Aim of the task: Check each line of the material, and show the ones that include the word "bottom".

Recorded information:
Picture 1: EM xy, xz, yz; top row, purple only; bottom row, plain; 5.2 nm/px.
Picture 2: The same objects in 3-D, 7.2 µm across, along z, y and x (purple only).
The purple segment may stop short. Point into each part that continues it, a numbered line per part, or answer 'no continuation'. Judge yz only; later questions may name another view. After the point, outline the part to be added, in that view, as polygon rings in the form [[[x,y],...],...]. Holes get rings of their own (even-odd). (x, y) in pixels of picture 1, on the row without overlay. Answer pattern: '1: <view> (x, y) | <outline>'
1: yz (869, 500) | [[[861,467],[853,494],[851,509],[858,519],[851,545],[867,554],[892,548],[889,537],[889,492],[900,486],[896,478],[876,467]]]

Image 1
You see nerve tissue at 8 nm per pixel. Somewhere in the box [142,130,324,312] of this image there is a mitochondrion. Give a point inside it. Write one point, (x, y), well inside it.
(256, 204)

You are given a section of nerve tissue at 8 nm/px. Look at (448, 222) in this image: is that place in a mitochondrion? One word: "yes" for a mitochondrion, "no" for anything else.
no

...

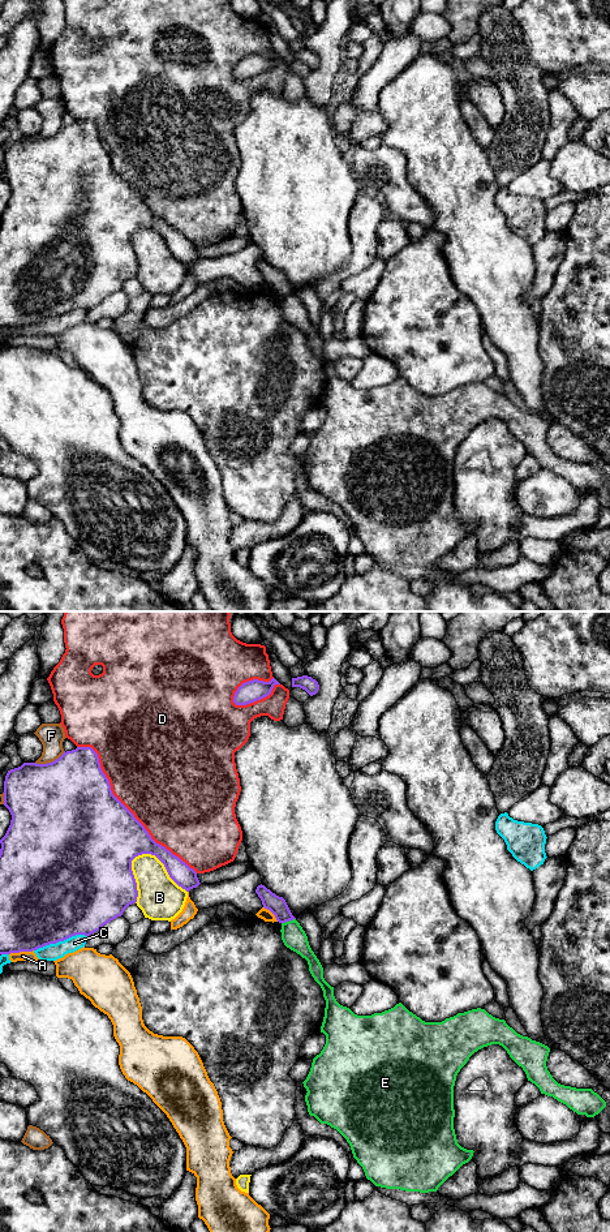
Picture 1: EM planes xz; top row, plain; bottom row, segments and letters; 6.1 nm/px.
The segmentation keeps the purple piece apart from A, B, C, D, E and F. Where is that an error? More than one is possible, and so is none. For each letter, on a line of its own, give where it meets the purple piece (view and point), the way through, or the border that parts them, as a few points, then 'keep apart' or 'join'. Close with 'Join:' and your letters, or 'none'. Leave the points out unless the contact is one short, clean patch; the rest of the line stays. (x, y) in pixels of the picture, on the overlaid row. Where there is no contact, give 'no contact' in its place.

Task answer:
Picture 1: EM xy, xz, yz; top row, purple only; bottom row, plain; 5.2 nm/px.
Picture 1: EM planes xz; top row, plain; bottom row, segments and letters; 6.1 nm/px.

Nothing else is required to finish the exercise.